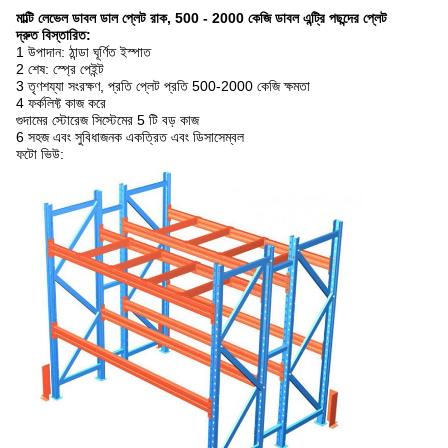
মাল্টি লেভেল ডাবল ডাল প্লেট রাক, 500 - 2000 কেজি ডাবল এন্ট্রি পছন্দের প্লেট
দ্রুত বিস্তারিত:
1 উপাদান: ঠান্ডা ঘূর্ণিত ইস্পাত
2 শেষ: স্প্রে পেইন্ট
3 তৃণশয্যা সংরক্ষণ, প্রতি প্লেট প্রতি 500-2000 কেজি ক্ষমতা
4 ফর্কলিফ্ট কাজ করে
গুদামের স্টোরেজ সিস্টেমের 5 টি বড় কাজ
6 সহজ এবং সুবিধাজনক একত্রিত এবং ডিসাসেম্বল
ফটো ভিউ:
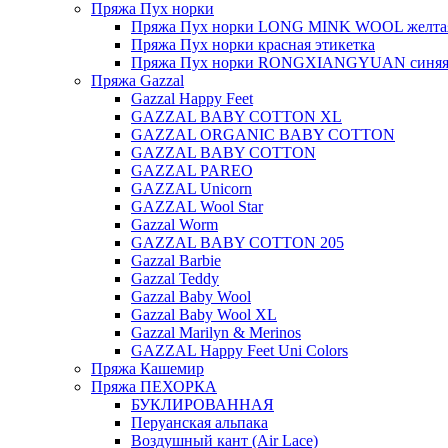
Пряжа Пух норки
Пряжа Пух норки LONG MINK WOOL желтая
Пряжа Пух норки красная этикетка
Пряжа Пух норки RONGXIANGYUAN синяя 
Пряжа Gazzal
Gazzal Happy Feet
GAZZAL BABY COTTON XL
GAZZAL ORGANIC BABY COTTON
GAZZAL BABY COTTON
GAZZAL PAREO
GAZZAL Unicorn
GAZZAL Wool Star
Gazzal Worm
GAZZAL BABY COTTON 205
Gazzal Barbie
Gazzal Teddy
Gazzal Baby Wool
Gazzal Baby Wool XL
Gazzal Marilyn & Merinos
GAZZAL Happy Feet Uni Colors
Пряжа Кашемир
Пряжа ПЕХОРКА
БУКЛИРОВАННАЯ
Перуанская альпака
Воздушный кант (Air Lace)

==================================================

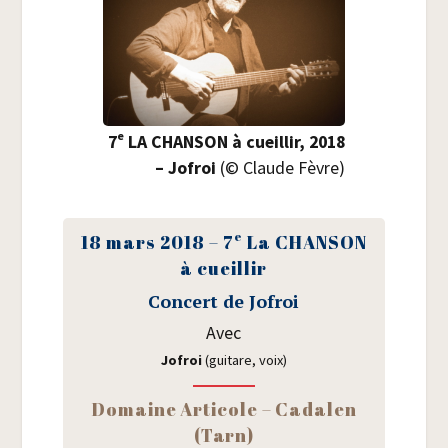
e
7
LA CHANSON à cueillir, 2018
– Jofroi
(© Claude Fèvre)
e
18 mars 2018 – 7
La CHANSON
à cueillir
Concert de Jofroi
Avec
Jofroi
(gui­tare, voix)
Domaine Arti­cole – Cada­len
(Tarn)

==================================================

TO-DO ITEM: Restate the lines above from the one containing "4 ফর্কলিফ্ট কাজ করে" through the one containing "Воздушный кант (Air Lace)", inclusive, exactly and without pictures.

ANSWER SECTION:
4 ফর্কলিফ্ট কাজ করে
গুদামের স্টোরেজ সিস্টেমের 5 টি বড় কাজ
6 সহজ এবং সুবিধাজনক একত্রিত এবং ডিসাসেম্বল
ফটো ভিউ:
Пряжа Пух норки
Пряжа Пух норки LONG MINK WOOL желтая
Пряжа Пух норки красная этикетка
Пряжа Пух норки RONGXIANGYUAN синяя 
Пряжа Gazzal
Gazzal Happy Feet
GAZZAL BABY COTTON XL
GAZZAL ORGANIC BABY COTTON
GAZZAL BABY COTTON
GAZZAL PAREO
GAZZAL Unicorn
GAZZAL Wool Star
Gazzal Worm
GAZZAL BABY COTTON 205
Gazzal Barbie
Gazzal Teddy
Gazzal Baby Wool
Gazzal Baby Wool XL
Gazzal Marilyn & Merinos
GAZZAL Happy Feet Uni Colors
Пряжа Кашемир
Пряжа ПЕХОРКА
БУКЛИРОВАННАЯ
Перуанская альпака
Воздушный кант (Air Lace)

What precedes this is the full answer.